Soon after the confessions, the boys recanted. But no one believed them. Several months later, a violent serial rapist was arrested. Years later, in prison, he owned up to the jogger assault.
Ken Burns film does a good job relating the mechanics of acquiring the false confessions, some of which are still on tape. When I saw first photos of the suspects, it struck me they didn’t have that blank dead-eyed look that one had learned to associate with teenage murderers. They looked instead kind of normal, as if they could have been classmates in my kids’ (private) school. They had parents vouching for them. But we all, at the conservative Post and elsewhere (including even liberal tribunes like the famous Pete Hamill) believed the cops.
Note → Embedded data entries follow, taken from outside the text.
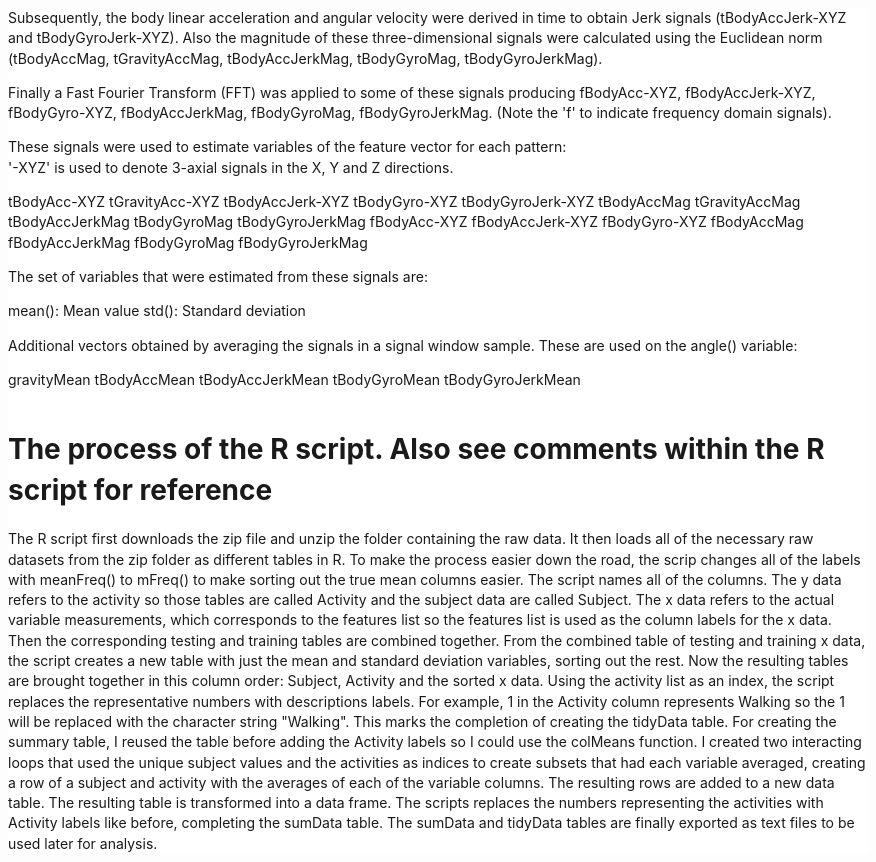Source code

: Subsequently, the body linear acceleration and angular velocity were derived in time to obtain Jerk signals (tBodyAccJerk-XYZ and tBodyGyroJerk-XYZ). Also the magnitude of these three-dimensional signals were calculated using the Euclidean norm (tBodyAccMag, tGravityAccMag, tBodyAccJerkMag, tBodyGyroMag, tBodyGyroJerkMag). 

Finally a Fast Fourier Transform (FFT) was applied to some of these signals producing fBodyAcc-XYZ, fBodyAccJerk-XYZ, fBodyGyro-XYZ, fBodyAccJerkMag, fBodyGyroMag, fBodyGyroJerkMag. (Note the 'f' to indicate frequency domain signals). 

These signals were used to estimate variables of the feature vector for each pattern:  
'-XYZ' is used to denote 3-axial signals in the X, Y and Z directions.

tBodyAcc-XYZ
tGravityAcc-XYZ
tBodyAccJerk-XYZ
tBodyGyro-XYZ
tBodyGyroJerk-XYZ
tBodyAccMag
tGravityAccMag
tBodyAccJerkMag
tBodyGyroMag
tBodyGyroJerkMag
fBodyAcc-XYZ
fBodyAccJerk-XYZ
fBodyGyro-XYZ
fBodyAccMag
fBodyAccJerkMag
fBodyGyroMag
fBodyGyroJerkMag

The set of variables that were estimated from these signals are: 

mean(): Mean value
std(): Standard deviation

Additional vectors obtained by averaging the signals in a signal window sample. These are used on the angle() variable:

gravityMean
tBodyAccMean
tBodyAccJerkMean
tBodyGyroMean
tBodyGyroJerkMean


The process of the R script. Also see comments within the R script for reference
=========================================
The R script first downloads the zip file and unzip the folder containing the raw data. It then loads all of the necessary raw datasets from the zip folder as different tables in R. To make the process easier down the road, the scrip changes all of the labels with meanFreq() to mFreq() to make sorting out the true mean columns easier. The script names all of the columns. The y data refers to the activity so those tables are called Activity and the subject data are called Subject. The x data refers to the actual variable measurements, which corresponds to the features list so the features list is used as the column labels for the x data. Then the corresponding testing and training tables are combined together. From the combined table of testing and training x data, the script creates a new table with just the mean and standard deviation variables, sorting out the rest. Now the resulting tables are brought together in this column order: Subject, Activity and the sorted x data. Using the activity list as an index, the script replaces the representative numbers with descriptions labels. For example, 1 in the Activity column represents Walking so the 1 will be replaced with the character string "Walking". This marks the completion of creating the tidyData table. For creating the summary table, I reused the table before adding the Activity labels so I could use the colMeans function. I created two interacting loops that used the unique subject values and the activities as indices to create subsets that had each variable averaged, creating a row of a subject and activity with the averages of each of the variable columns. The resulting rows are added to a new data table. The resulting table is transformed into a data frame. The scripts replaces the numbers representing the activities with Activity labels like before, completing the sumData table. The sumData and tidyData tables are finally exported as text files to be used later for analysis.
If Burns’s film has a failing, it is its failure to explore the real thoughts of the detectives, or subsequently, the two prosecutors, Elizabeth Lederer and Linda Fairstein, who put their game faces on and successfully prosecuted young people most in the city thought deserved to rot in jail. We now want to know whether the two suspected at the time their case was bogus. They must have, it seems to me. They had authority, and expertise, and they misused it. On the other hand, they had ambitions, and a city which needed arrests and convictions. Some unseen voice—expressing the general will of crime-fearing New York—must have overridden their professional judgment.
In the Burns film one sees a lot of young men, released from prison in 2002, now in their 30s, getting along more or less okay though robbed of their youth. They appear weary, sensitive. It’s odd to see their faces, so familiar to newspaper readers in those years 1989 and 1990, so different now but still so easily recognizable.
There’s no obvious moral here. The New York cops, I continue to believe, are as good a major-city police force as exists in the contemporary world. Still they made a terrible mistake. Those who believed them included everyone I knew in New York City, including some very smart and accomplished people. It’s a recognition which humbles.
Update: An earlier version of this post was run prematurely, it has been updated.